Now in its fourth year, that Halloween party has become a stone soup of community organizations cooking out, roller skating and giving away tote bags of candy to tiny superheroes and princesses.

Elected officials, including state Rep. Esther Agbaje, DFL-Minneapolis, and Hennepin County Commissioner Jeff Lunde, dropped in on the festivities Saturday to get out the vote in the final stretch of door-knocking season. KMOJ’s Q Bear DJed the party.

KB Brown and his grandson Zakari, 3. Brown founded Project Refocus, a nonprofit dealing with youth mentorship, security along the West Broadway business corridor and opioid response in the surrounding neighborhoods. (Susan Du/The Minnesota Star Tribune)

Farji Shaheer of Innovative SOULutions provided a bounce house and inflatable basketball hoops. A violence intervention professional who offers community training on treating traumatic bleeding, Shaheer recently purchased land in Bemidji to redevelop into a retreat center for gun violence survivors.

He in turn invited Santella Williams and Dominque Howard to bring Pull and Pay, a former Metro Mobility bus retrofitted as a mobile arcade full of vintage games such as “NBA Jam” and “Big Buck Hunter.” The bus was a pandemic epiphany for Williams and fiancé Howard when they suddenly found themselves with four kids and nowhere to take them after COVID-19 shut everything down. Pull and Pay now shows up to community events throughout the North Side.

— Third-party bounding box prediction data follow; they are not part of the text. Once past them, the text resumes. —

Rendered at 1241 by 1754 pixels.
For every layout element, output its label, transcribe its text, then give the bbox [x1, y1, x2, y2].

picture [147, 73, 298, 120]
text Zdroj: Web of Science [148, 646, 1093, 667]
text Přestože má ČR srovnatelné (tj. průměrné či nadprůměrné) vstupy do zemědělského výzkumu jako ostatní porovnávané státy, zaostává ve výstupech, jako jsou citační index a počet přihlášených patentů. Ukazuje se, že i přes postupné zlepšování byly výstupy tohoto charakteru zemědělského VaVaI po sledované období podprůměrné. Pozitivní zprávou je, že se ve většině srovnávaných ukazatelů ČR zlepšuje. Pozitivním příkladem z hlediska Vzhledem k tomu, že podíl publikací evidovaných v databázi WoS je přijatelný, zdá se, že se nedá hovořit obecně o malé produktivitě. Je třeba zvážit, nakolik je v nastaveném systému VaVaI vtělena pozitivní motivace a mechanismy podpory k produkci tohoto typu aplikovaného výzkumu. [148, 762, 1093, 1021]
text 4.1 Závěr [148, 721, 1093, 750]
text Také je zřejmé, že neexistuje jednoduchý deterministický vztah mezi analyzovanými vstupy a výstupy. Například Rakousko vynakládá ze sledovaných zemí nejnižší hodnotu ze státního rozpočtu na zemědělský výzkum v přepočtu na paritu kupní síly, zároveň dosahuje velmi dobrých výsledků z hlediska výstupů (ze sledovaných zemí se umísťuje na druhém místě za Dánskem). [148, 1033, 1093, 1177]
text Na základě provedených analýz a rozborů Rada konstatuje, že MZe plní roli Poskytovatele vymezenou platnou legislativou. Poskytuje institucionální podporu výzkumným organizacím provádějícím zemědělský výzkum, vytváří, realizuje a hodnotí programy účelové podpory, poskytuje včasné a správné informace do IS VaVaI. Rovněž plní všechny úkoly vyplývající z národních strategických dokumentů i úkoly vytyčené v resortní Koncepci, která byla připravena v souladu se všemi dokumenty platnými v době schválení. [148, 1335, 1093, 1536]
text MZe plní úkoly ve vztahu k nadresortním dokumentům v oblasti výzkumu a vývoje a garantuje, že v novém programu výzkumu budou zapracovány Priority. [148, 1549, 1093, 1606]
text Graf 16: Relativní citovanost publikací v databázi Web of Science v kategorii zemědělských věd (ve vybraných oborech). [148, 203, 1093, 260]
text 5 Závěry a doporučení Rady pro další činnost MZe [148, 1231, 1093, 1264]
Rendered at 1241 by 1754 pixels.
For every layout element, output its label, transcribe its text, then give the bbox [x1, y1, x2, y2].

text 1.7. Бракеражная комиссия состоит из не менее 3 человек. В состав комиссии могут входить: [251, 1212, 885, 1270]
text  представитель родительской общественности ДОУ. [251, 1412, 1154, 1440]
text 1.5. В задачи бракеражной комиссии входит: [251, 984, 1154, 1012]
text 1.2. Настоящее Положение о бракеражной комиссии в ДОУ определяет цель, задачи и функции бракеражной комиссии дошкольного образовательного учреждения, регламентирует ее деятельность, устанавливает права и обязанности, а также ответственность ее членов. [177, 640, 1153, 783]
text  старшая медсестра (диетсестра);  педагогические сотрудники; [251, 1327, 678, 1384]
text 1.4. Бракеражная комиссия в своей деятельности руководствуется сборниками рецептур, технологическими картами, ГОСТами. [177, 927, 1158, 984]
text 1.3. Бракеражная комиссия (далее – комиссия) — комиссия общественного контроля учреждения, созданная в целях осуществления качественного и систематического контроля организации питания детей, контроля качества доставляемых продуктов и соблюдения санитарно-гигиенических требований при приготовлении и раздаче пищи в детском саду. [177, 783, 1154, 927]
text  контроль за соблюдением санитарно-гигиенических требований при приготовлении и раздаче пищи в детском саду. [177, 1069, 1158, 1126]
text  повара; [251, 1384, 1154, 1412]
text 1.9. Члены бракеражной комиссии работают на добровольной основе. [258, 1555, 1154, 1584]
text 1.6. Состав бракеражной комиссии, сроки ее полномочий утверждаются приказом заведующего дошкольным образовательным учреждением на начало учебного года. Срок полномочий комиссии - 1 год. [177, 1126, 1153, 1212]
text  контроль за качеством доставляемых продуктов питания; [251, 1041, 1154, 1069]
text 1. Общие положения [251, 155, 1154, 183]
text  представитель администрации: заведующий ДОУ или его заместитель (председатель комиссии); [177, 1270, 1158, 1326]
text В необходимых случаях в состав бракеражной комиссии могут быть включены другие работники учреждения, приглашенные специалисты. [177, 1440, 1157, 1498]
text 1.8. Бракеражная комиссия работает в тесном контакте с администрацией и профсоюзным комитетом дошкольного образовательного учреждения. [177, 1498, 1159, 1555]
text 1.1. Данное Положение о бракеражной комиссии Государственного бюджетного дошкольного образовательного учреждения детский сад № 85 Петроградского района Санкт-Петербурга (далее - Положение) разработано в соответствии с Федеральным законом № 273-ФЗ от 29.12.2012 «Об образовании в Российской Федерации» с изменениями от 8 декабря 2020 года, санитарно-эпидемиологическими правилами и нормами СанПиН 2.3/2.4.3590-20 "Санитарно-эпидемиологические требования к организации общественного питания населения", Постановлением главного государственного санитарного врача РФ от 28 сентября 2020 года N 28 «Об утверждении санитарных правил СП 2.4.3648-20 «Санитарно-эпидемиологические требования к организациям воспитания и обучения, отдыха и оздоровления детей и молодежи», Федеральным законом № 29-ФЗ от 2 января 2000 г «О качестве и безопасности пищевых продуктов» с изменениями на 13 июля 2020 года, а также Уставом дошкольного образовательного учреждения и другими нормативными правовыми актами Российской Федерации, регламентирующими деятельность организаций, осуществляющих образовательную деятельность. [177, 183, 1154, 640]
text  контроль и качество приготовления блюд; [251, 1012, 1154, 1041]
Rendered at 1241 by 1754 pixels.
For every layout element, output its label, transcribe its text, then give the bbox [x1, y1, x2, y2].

Pull and Pay owner Dominique Howard showed kids, squeezed elbow to elbow, how to play “Big Buck Hunter” inside his homebuilt mobile arcade. (Susan Du/The Minnesota Star Tribune)

“This is the first time I’ve been able to come through, but we figured we’d stop by check it out. It’s so perfect, and such a beautiful day,” said Shannon Tekle, a Northside Economic Opportunity Network board member attending with her two-year daughter, both of them dressed as monarch butterflies.